A new study from Harvard Business Review Analytic Services, in association with Genesys, a global cloud leader in customer experience orchestration, reveals the strategies of organizations setting the standard for customer experience (CX) measurement and understanding where loyalty is lost and won along the customer journey. These organizations demonstrate that a clear view into the moments that matter most to customers is now possible through a technology-enabled, people-centric measurement approach. Companies implementing this strategy will be better informed to take action to improve overall experiences and drive customer loyalty.
In contrast, companies stuck in a company-centric approach focused primarily on traditional metrics like Net Promoter Scores (NPS) will struggle to deliver great customer experiences and find themselves at a competitive disadvantage that could disrupt their success indefinitely.
For nearly two decades, NPS has been widely viewed as the defining metric for measuring customer experience. Yet, NPS and other measurements typically happen after a customer transaction, such as the close of a sale or at the end of a service call. And they mostly focus on the efficiency and effectiveness of the business, rather than the quality of the customer experience. This limits opportunities to understand nuances of a customer’s holistic experience, including their preferences, priorities and friction points.
According to the study, 81% of organizations believe being able to measure CX along key points of the customer journey is important to their organization’s business strategy. Instead of relying on tools that provide limited visibility, leading organizations are turning to advances in data analytics and machine learning to measure earlier and throughout the customer journey — equipping them with insights needed to create more fluid experiences for customers.
“While NPS can provide a valuable snapshot into the customer experience, today’s technology provides opportunity for a deeper understanding of which aspects of an experience enhance or limit long-term relationships between customers and businesses,” said Peter Graf, Chief Strategy Officer at Genesys. “That’s why Genesys is pioneering new ways for organizations to understand what their customers are trying to tell them about their experiences through the data they leave along their entire journey. It is those insights that organizations can leverage to action the path to creating empathetic experiences that breed trust, loyalty and, ultimately, a competitive advantage.”
Technology and data analytics tools are quickly advancing measurement capabilities, enabling organizations to understand experiences at key moments in the journey. To access these valuable learnings, more organizations are adopting these tools; 54% of organizations are moving to digital technology to automate efforts to collect customer feedback over the past 18 months, according to the study.

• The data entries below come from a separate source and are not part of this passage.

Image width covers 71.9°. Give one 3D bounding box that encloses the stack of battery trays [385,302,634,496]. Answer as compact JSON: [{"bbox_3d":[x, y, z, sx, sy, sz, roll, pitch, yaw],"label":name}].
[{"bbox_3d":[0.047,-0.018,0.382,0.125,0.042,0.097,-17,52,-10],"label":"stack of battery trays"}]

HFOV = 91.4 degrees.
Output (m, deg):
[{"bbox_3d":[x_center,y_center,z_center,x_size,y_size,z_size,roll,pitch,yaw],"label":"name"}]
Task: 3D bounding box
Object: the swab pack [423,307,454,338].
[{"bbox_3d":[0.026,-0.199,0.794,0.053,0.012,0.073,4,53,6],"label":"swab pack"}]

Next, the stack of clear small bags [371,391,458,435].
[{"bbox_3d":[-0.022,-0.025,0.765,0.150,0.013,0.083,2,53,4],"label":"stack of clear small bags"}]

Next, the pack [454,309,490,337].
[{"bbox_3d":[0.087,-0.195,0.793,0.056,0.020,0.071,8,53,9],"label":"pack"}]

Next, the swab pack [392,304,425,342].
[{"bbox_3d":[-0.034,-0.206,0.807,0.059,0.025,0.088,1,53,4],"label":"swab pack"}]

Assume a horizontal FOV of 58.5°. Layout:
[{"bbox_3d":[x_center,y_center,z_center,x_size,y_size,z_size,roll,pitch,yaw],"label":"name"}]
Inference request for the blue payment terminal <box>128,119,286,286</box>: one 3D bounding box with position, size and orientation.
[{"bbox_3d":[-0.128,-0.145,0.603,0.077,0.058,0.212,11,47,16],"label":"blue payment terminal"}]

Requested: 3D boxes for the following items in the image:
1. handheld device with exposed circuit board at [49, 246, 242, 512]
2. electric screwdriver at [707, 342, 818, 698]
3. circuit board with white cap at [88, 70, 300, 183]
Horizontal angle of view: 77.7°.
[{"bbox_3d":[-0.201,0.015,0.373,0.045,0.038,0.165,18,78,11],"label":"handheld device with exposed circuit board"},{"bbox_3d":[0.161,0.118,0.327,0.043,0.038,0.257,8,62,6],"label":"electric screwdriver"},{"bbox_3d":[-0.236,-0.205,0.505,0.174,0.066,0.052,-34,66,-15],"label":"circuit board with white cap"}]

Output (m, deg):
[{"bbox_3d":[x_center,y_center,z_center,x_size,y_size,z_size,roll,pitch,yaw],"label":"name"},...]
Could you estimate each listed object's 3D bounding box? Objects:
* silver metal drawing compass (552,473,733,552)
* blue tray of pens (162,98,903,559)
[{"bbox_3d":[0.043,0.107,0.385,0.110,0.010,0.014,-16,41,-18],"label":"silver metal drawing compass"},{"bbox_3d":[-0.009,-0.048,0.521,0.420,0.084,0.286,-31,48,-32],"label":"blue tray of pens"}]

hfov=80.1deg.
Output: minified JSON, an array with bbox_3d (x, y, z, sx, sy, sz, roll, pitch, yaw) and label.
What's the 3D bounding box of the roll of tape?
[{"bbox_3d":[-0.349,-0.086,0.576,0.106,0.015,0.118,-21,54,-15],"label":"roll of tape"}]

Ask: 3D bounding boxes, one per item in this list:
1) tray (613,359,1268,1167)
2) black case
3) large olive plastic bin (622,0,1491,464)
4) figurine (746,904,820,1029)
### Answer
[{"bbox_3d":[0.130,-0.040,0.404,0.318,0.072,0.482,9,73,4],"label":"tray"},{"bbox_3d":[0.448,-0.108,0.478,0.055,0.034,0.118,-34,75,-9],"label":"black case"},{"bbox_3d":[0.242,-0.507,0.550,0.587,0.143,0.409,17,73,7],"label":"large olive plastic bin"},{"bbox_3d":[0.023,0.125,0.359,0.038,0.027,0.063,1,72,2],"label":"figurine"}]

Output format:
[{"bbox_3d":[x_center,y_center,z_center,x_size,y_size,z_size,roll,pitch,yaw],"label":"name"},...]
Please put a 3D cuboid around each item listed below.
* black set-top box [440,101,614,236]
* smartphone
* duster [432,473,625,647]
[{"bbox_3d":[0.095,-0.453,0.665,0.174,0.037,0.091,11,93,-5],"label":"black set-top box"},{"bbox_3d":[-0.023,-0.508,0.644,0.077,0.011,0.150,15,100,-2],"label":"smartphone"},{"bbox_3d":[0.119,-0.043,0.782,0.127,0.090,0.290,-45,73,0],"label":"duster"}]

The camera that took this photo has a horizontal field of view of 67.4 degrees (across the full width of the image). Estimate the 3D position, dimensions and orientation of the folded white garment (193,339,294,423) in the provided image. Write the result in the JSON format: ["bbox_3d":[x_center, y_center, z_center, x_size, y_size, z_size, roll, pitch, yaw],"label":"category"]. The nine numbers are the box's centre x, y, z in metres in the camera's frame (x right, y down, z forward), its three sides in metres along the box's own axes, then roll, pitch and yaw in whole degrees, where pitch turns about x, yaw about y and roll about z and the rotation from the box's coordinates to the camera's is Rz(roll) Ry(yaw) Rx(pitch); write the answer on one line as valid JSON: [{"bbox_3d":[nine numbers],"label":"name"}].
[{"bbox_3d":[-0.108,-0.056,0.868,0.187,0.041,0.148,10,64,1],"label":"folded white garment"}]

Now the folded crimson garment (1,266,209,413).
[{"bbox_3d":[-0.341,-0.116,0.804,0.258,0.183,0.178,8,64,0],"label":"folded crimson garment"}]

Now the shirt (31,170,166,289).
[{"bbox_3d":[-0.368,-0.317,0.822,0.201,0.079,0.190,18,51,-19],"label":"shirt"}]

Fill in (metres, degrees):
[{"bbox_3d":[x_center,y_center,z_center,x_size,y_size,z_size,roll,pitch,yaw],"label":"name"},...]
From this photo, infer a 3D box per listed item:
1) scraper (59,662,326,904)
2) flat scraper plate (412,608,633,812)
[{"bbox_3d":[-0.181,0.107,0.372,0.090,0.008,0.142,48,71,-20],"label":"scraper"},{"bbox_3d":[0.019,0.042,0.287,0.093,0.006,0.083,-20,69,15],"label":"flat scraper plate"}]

Leaders in measuring CX are the most likely to use the newest technologies like predictive analytics and artificial intelligence (AI) to track metrics and identify actionable insights. And these strategies are paying off — 65% were more adept in linking CX metrics directly to business outcomes than those in the middle of the pack (29%) and laggards (8%). Technology’s ability to help companies identify pain points along the customer experience greatly expands the opportunity to make each experience more fluid while improving customer satisfaction and building loyalty.
Highlighted Study Findings:
- More robust measurement strategies are driving better customer experiences. Ninety-one percent of organizations using a wider range of metrics and technologies to measure the customer experience are driving better CX today than a few years ago. Only 39% of those with the most limited strategies and tools have seen similar results.
- The majority of organizations face unnecessary blind spots in the customer experience. Only 28% of organizations say they have a very good understanding of customer experience sentiment across all phases of the customer journey. Notably, a third responded to a lack of understanding of customer satisfaction in the critical pre-sale phase of the journey.
- Improving the customer experience is a priority and budgets are reflective. Sixty-five percent of executives included in the study shared that improving the customer experience is a high priority for their organizations; 58% of organizations are increasing budgets for CX measurement to drive better results.
- Organizations are slow to embrace AI and predictive analytics as measurement options. Despite advancements these technologies provide, such as detailed insights into employee-customer interactions, real-time sentiment analysis and insights into customer intent, they’ve yet to be widely adopted. More than 80% of organizations haven’t added these powerful technologies to their measurement toolkits, leaving vast opportunity undiscovered for driving desired business outcomes.
Research Methodology: Genesys commissioned Harvard Business Review Analytic Services to conduct a survey of 438 business executives globally in September 2021.